Living Above Your Means

Unfortunately, we live in a world where we feel pressured to measure up to people’s standards. Majority want to show the world or their friends they’re having fun like the rest. And in the process getting eyeballs deep in debt.  

According to one report, almost two-thirds of Americans are now living paycheck to paycheck, and fewer than 40% can afford an unexpected $1,000 emergency.  If you’re living in a world where you’re overspending and yet you can’t afford a $2000 emergency or don’t have any savings as backup or no investment anywhere. It’s sad to say that you’re threading a dangerous part.

Want financial security, think like the rich, live below your means and seek Investments with higher dividends, save and budget for future events. Also put money away for emergencies.

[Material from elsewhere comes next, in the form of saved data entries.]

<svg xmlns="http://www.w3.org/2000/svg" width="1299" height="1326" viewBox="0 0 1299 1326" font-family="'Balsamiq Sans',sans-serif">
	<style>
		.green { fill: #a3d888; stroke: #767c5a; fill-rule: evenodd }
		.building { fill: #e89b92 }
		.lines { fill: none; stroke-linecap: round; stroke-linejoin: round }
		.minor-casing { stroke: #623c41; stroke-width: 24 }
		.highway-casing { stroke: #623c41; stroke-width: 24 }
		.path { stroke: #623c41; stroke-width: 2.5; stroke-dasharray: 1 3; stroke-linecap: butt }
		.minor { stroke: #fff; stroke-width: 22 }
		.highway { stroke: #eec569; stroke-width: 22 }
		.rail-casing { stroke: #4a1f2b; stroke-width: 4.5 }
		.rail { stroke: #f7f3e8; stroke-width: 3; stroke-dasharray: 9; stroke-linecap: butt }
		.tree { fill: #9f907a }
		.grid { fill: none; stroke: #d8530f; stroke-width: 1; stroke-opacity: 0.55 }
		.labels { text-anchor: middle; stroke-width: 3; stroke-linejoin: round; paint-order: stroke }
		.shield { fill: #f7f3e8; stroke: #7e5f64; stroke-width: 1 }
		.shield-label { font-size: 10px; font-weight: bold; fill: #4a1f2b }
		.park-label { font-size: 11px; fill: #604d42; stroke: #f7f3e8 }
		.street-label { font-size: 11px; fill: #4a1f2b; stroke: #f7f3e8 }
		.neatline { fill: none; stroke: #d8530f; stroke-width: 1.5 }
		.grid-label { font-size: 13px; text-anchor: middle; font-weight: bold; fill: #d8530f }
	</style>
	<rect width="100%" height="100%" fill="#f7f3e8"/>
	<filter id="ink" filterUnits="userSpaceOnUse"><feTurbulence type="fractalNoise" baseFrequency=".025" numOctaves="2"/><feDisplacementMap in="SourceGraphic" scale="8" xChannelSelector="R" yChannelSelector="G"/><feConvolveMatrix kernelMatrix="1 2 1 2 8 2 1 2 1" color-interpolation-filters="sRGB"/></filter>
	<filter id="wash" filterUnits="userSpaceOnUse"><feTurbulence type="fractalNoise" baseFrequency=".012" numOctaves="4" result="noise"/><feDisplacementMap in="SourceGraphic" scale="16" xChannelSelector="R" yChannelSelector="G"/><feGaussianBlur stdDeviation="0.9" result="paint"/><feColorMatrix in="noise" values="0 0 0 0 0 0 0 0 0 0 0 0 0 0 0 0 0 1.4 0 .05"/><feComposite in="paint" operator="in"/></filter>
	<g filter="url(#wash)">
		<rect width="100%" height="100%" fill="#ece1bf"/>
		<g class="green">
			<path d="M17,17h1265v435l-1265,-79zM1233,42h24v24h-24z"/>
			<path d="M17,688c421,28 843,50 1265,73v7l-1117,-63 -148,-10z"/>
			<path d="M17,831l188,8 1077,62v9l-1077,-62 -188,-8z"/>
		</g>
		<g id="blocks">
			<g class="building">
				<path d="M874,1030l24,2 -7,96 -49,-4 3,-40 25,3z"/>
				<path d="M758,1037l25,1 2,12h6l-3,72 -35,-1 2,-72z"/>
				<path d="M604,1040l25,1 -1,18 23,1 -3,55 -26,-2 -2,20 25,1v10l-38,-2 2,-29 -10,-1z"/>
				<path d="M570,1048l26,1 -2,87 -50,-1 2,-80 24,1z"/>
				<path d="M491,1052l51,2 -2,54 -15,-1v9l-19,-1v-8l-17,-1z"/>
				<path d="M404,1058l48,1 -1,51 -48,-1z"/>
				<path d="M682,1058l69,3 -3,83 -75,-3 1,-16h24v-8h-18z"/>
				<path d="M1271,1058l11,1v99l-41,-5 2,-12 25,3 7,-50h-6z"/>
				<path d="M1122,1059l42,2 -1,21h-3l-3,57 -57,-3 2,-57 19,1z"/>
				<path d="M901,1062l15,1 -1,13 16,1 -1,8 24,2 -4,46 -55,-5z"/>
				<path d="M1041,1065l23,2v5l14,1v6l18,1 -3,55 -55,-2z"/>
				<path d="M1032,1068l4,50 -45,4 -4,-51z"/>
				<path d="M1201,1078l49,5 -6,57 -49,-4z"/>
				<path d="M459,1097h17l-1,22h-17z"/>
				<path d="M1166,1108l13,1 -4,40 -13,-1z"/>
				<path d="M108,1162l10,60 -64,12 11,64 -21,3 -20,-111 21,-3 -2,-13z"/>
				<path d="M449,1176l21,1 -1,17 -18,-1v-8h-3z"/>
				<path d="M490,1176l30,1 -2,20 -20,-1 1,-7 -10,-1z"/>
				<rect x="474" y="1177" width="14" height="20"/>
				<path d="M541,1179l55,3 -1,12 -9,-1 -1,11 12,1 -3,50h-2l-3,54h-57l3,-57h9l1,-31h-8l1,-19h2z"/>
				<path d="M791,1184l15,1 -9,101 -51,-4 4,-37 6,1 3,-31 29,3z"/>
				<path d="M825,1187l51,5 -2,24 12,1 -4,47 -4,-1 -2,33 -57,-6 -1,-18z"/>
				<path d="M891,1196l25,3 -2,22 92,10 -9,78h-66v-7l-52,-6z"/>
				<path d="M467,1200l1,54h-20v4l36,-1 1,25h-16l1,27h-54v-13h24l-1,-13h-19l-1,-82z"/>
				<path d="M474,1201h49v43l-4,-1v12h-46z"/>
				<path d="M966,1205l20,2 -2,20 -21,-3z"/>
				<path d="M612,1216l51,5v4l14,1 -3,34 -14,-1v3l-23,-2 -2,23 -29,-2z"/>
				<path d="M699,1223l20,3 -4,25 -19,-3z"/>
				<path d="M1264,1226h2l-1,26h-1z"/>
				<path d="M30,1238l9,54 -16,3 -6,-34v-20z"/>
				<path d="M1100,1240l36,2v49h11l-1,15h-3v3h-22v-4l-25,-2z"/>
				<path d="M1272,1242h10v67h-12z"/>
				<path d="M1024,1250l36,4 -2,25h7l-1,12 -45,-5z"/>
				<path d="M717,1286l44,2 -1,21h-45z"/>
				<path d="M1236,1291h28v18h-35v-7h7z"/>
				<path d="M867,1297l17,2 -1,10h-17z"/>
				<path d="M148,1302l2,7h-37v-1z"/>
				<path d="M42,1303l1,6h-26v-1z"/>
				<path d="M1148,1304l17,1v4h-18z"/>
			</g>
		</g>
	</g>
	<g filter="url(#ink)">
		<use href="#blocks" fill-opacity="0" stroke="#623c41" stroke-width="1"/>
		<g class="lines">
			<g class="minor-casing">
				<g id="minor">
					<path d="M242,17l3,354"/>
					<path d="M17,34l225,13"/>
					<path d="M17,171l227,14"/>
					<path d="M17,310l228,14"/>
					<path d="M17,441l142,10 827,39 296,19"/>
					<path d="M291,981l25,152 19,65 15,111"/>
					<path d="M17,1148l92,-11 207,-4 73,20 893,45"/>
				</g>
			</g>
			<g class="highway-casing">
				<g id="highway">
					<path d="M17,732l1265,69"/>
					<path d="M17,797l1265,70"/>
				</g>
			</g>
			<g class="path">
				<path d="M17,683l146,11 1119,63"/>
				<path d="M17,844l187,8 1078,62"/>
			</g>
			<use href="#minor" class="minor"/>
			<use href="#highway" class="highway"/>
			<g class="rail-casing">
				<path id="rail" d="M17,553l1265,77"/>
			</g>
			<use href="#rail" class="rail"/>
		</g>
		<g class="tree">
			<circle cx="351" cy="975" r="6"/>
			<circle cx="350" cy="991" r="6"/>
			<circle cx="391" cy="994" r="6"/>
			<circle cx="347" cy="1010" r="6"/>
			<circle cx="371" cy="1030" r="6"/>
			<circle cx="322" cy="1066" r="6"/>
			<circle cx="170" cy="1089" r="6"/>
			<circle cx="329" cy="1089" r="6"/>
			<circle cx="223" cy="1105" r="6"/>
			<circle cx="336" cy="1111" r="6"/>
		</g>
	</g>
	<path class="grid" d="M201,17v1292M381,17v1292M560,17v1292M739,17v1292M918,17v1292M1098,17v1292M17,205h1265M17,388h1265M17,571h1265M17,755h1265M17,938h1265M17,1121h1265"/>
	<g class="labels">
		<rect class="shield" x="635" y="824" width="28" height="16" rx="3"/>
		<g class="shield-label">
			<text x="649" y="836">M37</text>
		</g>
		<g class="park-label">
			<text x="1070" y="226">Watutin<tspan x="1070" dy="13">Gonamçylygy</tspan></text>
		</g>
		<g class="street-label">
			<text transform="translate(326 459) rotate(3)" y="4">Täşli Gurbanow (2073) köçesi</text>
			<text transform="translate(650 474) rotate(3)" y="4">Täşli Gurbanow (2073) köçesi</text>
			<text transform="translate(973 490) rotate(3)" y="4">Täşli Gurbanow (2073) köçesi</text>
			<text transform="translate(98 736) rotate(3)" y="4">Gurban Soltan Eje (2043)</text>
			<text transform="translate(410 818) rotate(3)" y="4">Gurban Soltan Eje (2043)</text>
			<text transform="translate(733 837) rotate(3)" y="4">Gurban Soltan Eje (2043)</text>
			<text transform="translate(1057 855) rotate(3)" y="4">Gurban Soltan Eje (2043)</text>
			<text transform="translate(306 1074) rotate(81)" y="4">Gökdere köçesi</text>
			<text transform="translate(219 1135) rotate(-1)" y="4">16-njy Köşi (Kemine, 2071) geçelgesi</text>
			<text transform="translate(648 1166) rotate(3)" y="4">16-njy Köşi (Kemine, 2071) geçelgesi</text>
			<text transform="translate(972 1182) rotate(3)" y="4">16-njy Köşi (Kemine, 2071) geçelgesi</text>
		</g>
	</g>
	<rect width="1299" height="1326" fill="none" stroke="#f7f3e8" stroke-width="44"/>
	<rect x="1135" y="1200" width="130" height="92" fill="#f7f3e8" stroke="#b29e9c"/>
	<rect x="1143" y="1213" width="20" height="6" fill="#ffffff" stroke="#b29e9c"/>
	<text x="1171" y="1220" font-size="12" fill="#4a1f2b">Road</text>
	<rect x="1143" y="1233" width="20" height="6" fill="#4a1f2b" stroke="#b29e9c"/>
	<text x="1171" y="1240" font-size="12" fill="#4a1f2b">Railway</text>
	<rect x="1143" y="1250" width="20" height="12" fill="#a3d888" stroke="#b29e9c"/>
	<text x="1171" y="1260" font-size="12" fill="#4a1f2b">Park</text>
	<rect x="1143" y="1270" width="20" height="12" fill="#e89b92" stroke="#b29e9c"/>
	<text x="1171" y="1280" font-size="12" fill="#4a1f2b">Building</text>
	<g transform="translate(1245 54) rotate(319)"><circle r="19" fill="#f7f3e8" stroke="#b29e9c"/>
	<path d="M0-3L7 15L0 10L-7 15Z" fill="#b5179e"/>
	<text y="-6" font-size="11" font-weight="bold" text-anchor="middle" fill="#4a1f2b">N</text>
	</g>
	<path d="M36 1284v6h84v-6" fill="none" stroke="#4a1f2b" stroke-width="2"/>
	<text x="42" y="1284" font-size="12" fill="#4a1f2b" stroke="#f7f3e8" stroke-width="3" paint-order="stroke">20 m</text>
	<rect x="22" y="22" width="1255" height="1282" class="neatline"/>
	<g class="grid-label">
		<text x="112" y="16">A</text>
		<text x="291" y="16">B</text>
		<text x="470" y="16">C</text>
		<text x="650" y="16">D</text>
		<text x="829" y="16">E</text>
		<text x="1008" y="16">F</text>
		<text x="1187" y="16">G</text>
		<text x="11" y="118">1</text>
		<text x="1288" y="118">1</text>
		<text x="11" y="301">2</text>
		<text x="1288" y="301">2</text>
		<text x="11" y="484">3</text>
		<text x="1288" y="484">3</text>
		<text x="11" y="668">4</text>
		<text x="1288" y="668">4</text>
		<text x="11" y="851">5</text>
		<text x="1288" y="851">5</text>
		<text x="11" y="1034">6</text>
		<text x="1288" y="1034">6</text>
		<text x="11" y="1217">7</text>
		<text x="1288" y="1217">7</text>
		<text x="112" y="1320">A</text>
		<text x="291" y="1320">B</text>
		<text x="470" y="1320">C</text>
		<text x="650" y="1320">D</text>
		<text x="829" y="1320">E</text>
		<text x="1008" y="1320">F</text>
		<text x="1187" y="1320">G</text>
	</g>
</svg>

A lot of times people live above their means just to keep up with the so-called Jones, “instant gratification.”  as the old saying goes “don’t hang your basket too high. No matter how much you make don’t be pressured to follow the crowd. “Whatever the latest fashion is I have to have it”. This is a common problem that has affecting the majority. Make a choice today to be better .

Closing Thoughts

You should never live for the sake of simply acquiring money or holding money. Doing that puts you at risk and puts you in danger of losing everything. (that’s a terrifying way of going through life). See money as a tool to be use to acquire wealth, that way you can protect your future self, family, and even give back when you can.

Spending wisely, saving for retirement, and investing equates having a balanced portfolio that can help you weather through life’s storms. Hopefully, this article will help you start taking back control of your finances.